*** EXERCISE MATERIALS Section Begins ***
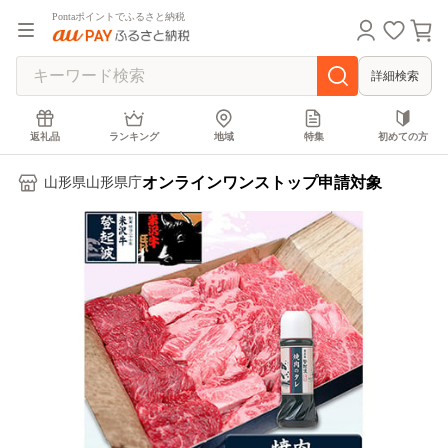
Pontaポイントでふるさと納税
詳細検索
返礼品
ランキング
地域
特集
初めての方
オンラインワンストップ申請対象
山形県山形県庁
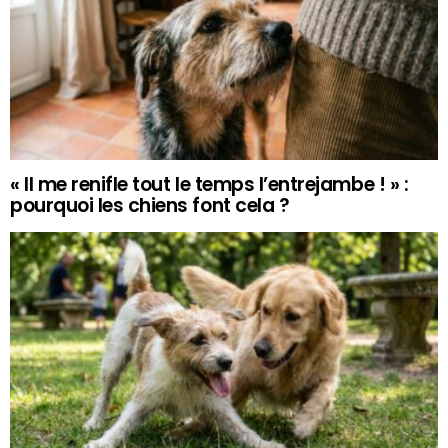
« Il me renifle tout le temps l’entrejambe ! » :
pourquoi les chiens font cela ?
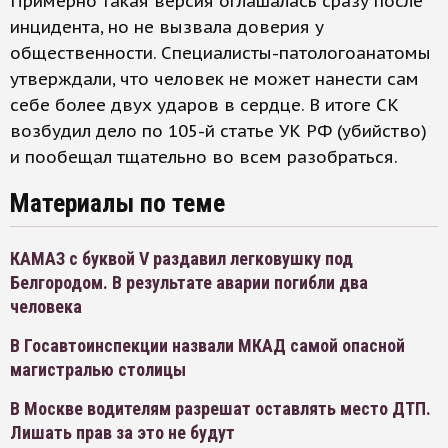
Примерно такая версия оглашалась сразу после
инцидента, но не вызвала доверия у
общественности. Специалисты-патологоанатомы
утверждали, что человек не может нанести сам
себе более двух ударов в сердце. В итоге СК
возбудил дело по 105-й статье УК РФ (убийство)
и пообещал тщательно во всем разобраться.
Материалы по теме
КАМАЗ с буквой V раздавил легковушку под
Белгородом. В результате аварии погибли два
человека
В Госавтоинспекции назвали МКАД самой опасной
магистралью столицы
В Москве водителям разрешат оставлять место ДТП.
Лишать прав за это не будут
*** EXERCISE MATERIALS Section Ends ***
- _ASSIGNMENT_:
Only the lines from the top of the records through the line with "магистралью столицы" belong in the copy; write them out exactly, leaving out pictures.

- _SOLUTION FOR THIS PROBLEM_:
Pontaポイントでふるさと納税
詳細検索
返礼品
ランキング
地域
特集
初めての方
オンラインワンストップ申請対象
山形県山形県庁
« Il me renifle tout le temps l’entrejambe ! » :
pourquoi les chiens font cela ?
Примерно такая версия оглашалась сразу после
инцидента, но не вызвала доверия у
общественности. Специалисты-патологоанатомы
утверждали, что человек не может нанести сам
себе более двух ударов в сердце. В итоге СК
возбудил дело по 105-й статье УК РФ (убийство)
и пообещал тщательно во всем разобраться.
Материалы по теме
КАМАЗ с буквой V раздавил легковушку под
Белгородом. В результате аварии погибли два
человека
В Госавтоинспекции назвали МКАД самой опасной
магистралью столицы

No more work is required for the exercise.